It was what no one wanted to see – not the 74,000-plus watching at Bank of America Stadium, not the fans watching at home, certainly not the Carolina Panthers’ players and coaches.
And though this time he left the field under his own power rather than on a cart, everyone’s fears about middle linebacker Luke Kuechly were realized a short time later when the team announced the Panthers’ defensive leader was in the concussion protocol. Again.
This one might not have played out as publicly as last season, but Kuechly’s latest concussion left fans concerned and raised questions about his long-term health and future.
“Health is a big thing, man,” Panthers cornerback Captain Munnerlyn said. “You can’t keep having these (concussions). I just pray for him and hope all is well.”
Kuechly’s concussion was his third in as many seasons and overshadowed the Panthers’ 28-23 loss to Philadelphia on Thursday in a nationally televised matchup between a pair of NFC division leaders.
Kuechly was injured when he took a hit to the left side of his head in the first half. He left the game with about five minutes left before halftime, and initially it looked like trainers and doctors were checking Kuechly for a neck injury.
“Last year was a little scarier. This year I just saw Luke walking away and it looked like he had full consciousness,” cornerback James Bradberry said. “I figured it was his shoulder or something.”
Bradberry was referring to last year’s home against New Orleans, when Kuechly became the face of the NFL’s concussion problem when he was carted off sobbing and struggling to catch his breath after getting hit in another Thursday night game.
His concussion against the Eagles wasn’t as obvious. Bradberry said after the game he didn’t realize Kuechly had sustained one.
Kuechly was injured on a LeGarrette Blount run inside the Panthers’ 10 shortly after a Cam Newton interception.
Kuechly was taking on a block by pulling guard Brandon Brooks, whose left shoulder collided with Kuechly’s head and neck.
Kuechly, 26, has been wearing an experimental device this season called a Q collar, which was designed to try to prevent brain injuries. Kuechly, the first NFL player to wear the device, has not talked about the Q collar or said much about concussions in general this season – other than to say he would not change the way he plays.
Backup linebacker David Mayo replaced Kuechly at middle linebacker, while many Panthers fans took to social media to express concern for Kuechly and urge him to retire.
The Eagles (5-1) started attacking the middle of the field after Kuechly departed, and several Panthers players said his injury was deflating for the team and its fans.
“I’m sure the air kind of went out of the building,” Bradberry said.
Newton said the Panthers missed Kuechly’s presence.
“We kind of had a little lethargic wave there in the third quarter,” he said.

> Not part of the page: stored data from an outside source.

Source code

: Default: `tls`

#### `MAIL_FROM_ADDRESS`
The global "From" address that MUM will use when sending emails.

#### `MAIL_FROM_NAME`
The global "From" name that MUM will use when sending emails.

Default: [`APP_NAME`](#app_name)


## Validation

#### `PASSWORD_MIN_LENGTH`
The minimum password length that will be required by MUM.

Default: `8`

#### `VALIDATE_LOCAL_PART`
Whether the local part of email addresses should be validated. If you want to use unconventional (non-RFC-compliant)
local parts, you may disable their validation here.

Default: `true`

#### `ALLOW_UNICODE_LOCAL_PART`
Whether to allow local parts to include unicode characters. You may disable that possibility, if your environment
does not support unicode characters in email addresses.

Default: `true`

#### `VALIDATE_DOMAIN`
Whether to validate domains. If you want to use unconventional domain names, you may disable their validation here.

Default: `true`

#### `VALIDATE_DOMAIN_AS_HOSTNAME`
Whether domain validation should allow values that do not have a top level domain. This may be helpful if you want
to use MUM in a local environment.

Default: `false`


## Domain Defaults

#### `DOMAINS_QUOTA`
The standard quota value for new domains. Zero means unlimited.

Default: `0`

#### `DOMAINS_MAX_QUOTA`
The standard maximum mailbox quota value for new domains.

Panthers coach Ron Rivera didn’t have an update on Kuechly, who missed nine games the past two seasons because of concussions.
His first known brain injury in the NFL came in Week 1 of the 2015 season, when he was hurt against Jacksonville and missed the next three games. Kuechly returned and played a huge part in the Panthers’ march to Super Bowl 50.
He sustained his second concussion last year against the Saints and was in the concussion protocol for three games.
Kuechly was cleared with three regular-season games left. But with the team all but mathematically eliminated from playoff contention, the Panthers held Kuechly out the last three games – a decision Kuechly said he did not agree with.
Given the attention on concussions and the NFL’s stricter protocol, Kuechly is almost certain to miss multiple games.
But the bigger issue has to be Kuechly’s life after football, and those discussions need to start now.
“I love Luke the player. I love Luke as a person, so we’re definitely concerned about his health,” Munnerlyn said. “Hopefully it’s not that bad. Hopefully we can be back with us, but we don’t know.”